## DOCUMENT PASSAGE
Geo-Spatial Indexes
ArangoDB features a Google S2-based geospatial index since version 3.4.0, which supersedes the previous geo index implementation. Indexing is supported for a subset of the GeoJSON geometry types as well as simple latitude/longitude pairs.
AQL’s geospatial functions and GeoJSON constructors are described in Geo functions.
You can also perform geospatial searches with ArangoSearch.
Using a Geo-Spatial Index
The geospatial index supports distance, containment, and intersection
queries for various geometric 2D shapes. You should mainly be using AQL queries
to perform these types of operations. The index can operate in two different
modes, depending on if you want to use the GeoJSON data-format or not. The modes
are mainly toggled by using the geoJson
field when creating the index.
This index assumes coordinates with the latitude between -90 and 90 degrees and the longitude between -180 and 180 degrees. A geo index will ignore all documents which do not fulfill these requirements.
GeoJSON Mode
To create an index in GeoJSON mode execute:
collection.ensureIndex({ type: "geo", fields: [ "geometry" ], geoJson:true })
This creates the index on all documents and uses geometry as the attributed field where the value is either a Geometry Object or a coordinate array. The array must contain at least two numeric values with longitude (first value) and latitude (second value). This corresponds to the format described in RFC 7946 Position.
All documents, that do not have the attribute path or have a non-conforming value in it, are excluded from the index.
A geo index is implicitly sparse, and there is no way to control its sparsity. In case that the index was successfully created, an object with the index details, including the index-identifier, is returned.
See GeoJSON Interpretation for technical details on how ArangoDB interprets GeoJSON objects. In short: the syntax of GeoJSON is used, but polygon boundaries and lines between points are interpreted as geodesics (pieces of great circles on Earth).
Non-GeoJSON mode
This index mode exclusively supports indexing on coordinate arrays. Values that contain GeoJSON or other types of data will be ignored. In the non-GeoJSON mode the index can be created on one or two fields.
The following examples will work in the arangosh command shell.

## DATA LISTING

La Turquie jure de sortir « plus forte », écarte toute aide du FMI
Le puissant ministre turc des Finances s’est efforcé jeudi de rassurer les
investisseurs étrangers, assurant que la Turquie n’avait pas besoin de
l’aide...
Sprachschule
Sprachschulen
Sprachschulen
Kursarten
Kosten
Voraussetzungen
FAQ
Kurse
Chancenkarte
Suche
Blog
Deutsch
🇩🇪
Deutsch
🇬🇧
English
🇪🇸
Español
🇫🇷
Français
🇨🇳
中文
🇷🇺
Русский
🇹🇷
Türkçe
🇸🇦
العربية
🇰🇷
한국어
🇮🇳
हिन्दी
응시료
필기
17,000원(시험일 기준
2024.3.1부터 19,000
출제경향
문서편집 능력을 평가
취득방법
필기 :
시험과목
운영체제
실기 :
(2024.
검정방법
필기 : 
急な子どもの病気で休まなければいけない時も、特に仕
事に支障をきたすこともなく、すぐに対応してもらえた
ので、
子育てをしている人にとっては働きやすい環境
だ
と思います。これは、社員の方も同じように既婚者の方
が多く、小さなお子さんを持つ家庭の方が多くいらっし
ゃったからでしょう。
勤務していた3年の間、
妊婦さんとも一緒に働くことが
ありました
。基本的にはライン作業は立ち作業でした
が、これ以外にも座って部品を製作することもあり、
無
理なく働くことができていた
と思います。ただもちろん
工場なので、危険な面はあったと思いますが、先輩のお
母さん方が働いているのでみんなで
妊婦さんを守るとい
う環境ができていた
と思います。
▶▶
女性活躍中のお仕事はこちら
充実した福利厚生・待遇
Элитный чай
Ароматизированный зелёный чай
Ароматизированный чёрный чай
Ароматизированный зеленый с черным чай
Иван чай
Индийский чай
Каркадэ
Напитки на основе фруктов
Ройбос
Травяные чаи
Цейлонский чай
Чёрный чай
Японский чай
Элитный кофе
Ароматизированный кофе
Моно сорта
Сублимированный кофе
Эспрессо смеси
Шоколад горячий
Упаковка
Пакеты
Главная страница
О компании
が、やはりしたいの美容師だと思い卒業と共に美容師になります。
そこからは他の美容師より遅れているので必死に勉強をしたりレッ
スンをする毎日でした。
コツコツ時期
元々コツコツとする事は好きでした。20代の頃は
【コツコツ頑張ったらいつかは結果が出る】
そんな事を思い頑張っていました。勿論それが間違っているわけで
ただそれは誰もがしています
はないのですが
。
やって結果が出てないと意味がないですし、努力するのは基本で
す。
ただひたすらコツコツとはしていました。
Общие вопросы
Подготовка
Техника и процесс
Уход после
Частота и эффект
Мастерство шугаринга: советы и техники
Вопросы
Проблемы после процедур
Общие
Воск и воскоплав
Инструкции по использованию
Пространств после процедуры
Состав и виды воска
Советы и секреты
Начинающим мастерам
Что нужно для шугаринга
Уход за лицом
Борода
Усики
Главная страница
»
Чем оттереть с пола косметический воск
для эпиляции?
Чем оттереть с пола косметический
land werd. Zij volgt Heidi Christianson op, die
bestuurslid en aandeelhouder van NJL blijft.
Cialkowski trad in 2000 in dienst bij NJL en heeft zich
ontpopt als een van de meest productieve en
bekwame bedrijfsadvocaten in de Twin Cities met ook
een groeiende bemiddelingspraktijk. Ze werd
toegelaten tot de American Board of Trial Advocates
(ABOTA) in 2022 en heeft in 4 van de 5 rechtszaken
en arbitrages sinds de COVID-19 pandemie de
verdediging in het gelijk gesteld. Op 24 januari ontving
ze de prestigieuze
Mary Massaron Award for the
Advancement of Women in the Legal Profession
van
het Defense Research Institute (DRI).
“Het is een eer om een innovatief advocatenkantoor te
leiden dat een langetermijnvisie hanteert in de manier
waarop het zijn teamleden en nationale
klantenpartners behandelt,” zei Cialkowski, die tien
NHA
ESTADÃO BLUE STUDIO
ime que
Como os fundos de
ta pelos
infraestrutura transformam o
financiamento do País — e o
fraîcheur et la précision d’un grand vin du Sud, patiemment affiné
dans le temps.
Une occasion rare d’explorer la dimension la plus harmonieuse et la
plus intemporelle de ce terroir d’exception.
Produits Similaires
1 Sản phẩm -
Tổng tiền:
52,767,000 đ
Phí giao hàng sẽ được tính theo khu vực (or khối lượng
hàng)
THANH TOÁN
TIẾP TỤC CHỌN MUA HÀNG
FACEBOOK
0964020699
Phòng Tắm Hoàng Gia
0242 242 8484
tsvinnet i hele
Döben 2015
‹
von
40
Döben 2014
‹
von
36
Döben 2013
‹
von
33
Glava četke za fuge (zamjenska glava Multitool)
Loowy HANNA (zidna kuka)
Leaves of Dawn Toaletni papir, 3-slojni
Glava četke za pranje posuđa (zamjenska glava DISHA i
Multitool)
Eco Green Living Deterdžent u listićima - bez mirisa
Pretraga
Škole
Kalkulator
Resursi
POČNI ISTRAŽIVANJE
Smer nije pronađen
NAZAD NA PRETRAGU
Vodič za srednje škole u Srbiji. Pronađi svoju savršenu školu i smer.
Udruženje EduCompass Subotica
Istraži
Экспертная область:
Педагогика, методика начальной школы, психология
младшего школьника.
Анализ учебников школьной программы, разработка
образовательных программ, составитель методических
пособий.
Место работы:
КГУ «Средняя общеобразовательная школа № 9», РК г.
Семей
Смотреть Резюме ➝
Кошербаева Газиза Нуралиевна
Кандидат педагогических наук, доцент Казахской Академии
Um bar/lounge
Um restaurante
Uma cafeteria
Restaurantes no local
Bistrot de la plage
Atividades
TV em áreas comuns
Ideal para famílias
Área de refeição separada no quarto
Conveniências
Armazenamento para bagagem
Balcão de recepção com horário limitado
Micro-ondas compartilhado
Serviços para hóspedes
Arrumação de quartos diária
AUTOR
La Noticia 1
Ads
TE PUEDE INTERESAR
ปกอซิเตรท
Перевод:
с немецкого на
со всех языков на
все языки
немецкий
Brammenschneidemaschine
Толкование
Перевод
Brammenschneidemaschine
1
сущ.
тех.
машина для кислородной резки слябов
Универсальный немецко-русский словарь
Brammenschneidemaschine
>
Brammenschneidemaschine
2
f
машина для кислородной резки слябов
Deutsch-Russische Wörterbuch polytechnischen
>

## THINGS TO DO
1. On the geo-spatial index page, since which version has ArangoDB included a geospatial index based on Google S2?
2. Rewrite the part of the geo-spatial index page that opens with the words "See GeoJSON Interpretation" and closes with "or two fields.", changing "geodesics" to "great-circle arcs".
The listing has no connection to the geo-spatial index page.

## EXERCISE ANSWERS
1. Since version 3.4.0.

2.
See GeoJSON Interpretation for technical details on how ArangoDB interprets GeoJSON objects. In short: the syntax of GeoJSON is used, but polygon boundaries and lines between points are interpreted as great-circle arcs (pieces of great circles on Earth).
Non-GeoJSON mode
This index mode exclusively supports indexing on coordinate arrays. Values that contain GeoJSON or other types of data will be ignored. In the non-GeoJSON mode the index can be created on one or two fields.